Acute toxicity via dermal route:

An acute dermal toxicity study with lithium phosphate was not available. Consequently read-across was applied using a characteristically similar compound, lithium carbonate.

Read-across with lithium carbonate (Industrial BIO-TEST, 8530-09465, 1976)

The acute dermal toxicity study was performed with lithium carbonate. Four male and four female New Zealand white rabbits were treated (a 24-hour occlusive dermal application) with an aqueous lithium carbonate slurry at dose levels of 2000 mg/kg bw and 3000 mg/kg bw. One animal from the 3000 mg/kg bw testing group died under non-evident circumstances. Clinical signs or dermal symptoms were not observed during the 14 days post-treatment observation period. No effects on body weight gain were noted for these groups. Specific macroscopic alterations related to the toxic effect of lithium carbonate were not found. The acute dermal LD50 value was determined to be above 3000 mg/kg bw in male and female New Zealnd white rabbits and 2000 mg/kg bw can be determined as the discriminating dose.

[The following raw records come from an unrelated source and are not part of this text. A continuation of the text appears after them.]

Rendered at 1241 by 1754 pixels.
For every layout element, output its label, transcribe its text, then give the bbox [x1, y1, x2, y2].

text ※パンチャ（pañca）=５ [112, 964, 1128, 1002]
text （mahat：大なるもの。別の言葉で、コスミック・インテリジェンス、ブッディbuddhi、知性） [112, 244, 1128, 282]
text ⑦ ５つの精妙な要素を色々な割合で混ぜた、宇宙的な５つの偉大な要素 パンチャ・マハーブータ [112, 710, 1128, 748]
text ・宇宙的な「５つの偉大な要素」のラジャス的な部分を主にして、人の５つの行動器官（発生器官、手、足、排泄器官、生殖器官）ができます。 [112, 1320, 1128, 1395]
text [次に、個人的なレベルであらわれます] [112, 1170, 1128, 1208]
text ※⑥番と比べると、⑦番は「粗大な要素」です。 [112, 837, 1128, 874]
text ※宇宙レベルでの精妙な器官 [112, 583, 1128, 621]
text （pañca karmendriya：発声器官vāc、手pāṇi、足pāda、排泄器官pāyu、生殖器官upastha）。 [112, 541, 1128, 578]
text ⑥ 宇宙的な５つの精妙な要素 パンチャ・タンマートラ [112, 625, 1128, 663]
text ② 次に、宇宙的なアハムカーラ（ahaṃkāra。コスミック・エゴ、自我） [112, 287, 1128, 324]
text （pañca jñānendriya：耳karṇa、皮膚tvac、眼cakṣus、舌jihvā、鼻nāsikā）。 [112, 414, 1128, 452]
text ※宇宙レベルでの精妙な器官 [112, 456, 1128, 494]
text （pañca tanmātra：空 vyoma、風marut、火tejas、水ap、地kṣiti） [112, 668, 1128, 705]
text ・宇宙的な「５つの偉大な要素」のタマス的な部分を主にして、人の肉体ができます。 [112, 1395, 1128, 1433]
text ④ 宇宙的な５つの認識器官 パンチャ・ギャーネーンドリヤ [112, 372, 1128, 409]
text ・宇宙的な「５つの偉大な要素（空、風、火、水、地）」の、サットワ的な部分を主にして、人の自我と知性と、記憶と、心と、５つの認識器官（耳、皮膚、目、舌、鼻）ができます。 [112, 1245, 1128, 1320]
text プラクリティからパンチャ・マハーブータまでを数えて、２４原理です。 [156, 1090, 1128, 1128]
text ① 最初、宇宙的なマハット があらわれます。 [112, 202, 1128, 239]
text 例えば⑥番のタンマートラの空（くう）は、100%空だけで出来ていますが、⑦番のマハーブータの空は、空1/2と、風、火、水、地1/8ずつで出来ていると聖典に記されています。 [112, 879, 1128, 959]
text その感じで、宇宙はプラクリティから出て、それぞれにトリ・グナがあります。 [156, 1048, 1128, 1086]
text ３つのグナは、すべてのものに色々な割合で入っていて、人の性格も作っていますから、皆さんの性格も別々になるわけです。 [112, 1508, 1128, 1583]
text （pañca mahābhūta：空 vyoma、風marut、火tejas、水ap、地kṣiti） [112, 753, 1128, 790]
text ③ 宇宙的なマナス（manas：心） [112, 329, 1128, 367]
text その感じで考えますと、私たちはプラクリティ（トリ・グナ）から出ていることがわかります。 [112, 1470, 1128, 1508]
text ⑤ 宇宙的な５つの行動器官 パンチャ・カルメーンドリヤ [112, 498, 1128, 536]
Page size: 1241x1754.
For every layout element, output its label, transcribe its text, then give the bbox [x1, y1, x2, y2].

Justification for classification or non-classification

Classification, Labelling, and Packaging Regulation (EC) No 1272/2008:
The available experimental test data with the read-across substances are reliable and suitable for classification purposes under Regulation (EC) No 1272/2008. Based on available data on acute toxicity, the test substance is classified as cat. 4, H302 (Harmful if swallowed) according to Regulation (EC) No 1272/2008 (CLP), as amended for the tenth time in Regulation (EU) No 2017/776.